Making South Africa the host city for events


This week kick-starts the three-day conference at the Sandton Convention Centre in Johannesburg called Meetings Africa, where the global events industry displays various hosting offerings on the continent.

“It is a platform that we want to showcase the best that we can offer to the world around the business events industry – meetings, conferences and exhibitions,” said Amanda Kotze-Nlapho, Chief Convention Bureau Officer, Meetings Africa.

According to the hosts, the global meetings industry has recently begun to recognise Africa as a sought after destination. The event showcases “products where African associations and African meetings industry professionals can partner to help transform our continent.”

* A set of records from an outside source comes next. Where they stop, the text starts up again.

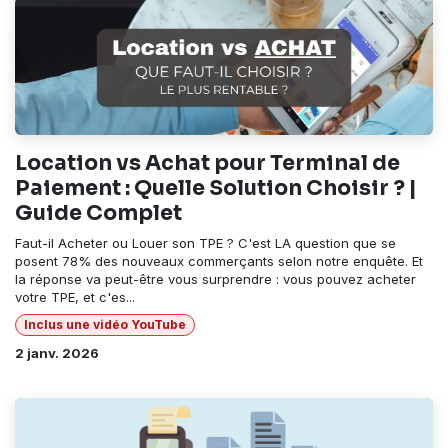
Location vs Achat pour Terminal de
Paiement : Quelle Solution Choisir ? |
Guide Complet
Faut-il Acheter ou Louer son TPE ? C'est LA question que se
posent 78% des nouveaux commerçants selon notre enquête. Et
la réponse va peut-être vous surprendre : vous pouvez acheter
votre TPE, et c'es...
Inclus une vidéo YouTube
2 janv. 2026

“It’s about exhibitors and buyers, we have around 220 buyers from the region as well as international and they come and see what we can offer and how capable are we to host these big meetings and conventions,” said Kotze-Nlapho.

She explains how very “technical” the meetings industry is, in the sense that having anything not work at an event is unacceptable.

“It is really to make sure that we are capable and that we have all the tools to deliver on good meetings.”

Kotze-Nlapho  said South Africa is ranked 32nd in the world as a meetings destination.

“We only, as a continent, host somewhat 9 per cent of the international association meetings but I think that actually gives an opportunity for us,” said Kotze-Nlapho.

Her biggest challenge is that there is a mild negative perception of Africa and constant questioning of the continent’s capability to host a competent event.

“People forget that we actually had, some small event called the World Cup, where I think everything was demonstrated in this sector, that we can host the best of the best”, said Kotze-Nlapho sarcastically.

A silver lining can be found in that Meetings Africa states it is easier to get a visa regulation and impacting on the country’s ability to host more meetings, Kotze-Nlapho says it might actually be easier to use them as a route.

“When people come for meetings, it’s so much easier to get through the visa regulations because you are registered for a meeting as the National Convention Bureau, a unit of South African tourism, that is one our jobs – to make sure that we get the people here,” she concludes.

Kotze-Nlapho says South Africa needs to be able to host more regional events in order to increase the number from just nine per cent.

“Last night we kicked off Meetings Africa with a very exciting thing, the opening of the headquarters of the African Society for Association executives and associations come together to network, to educate and to regulate and we believe that that is definitely going to help us to grow this sector, help them understand why it is important to rotate these meetings,” said Kotze-Nlapho.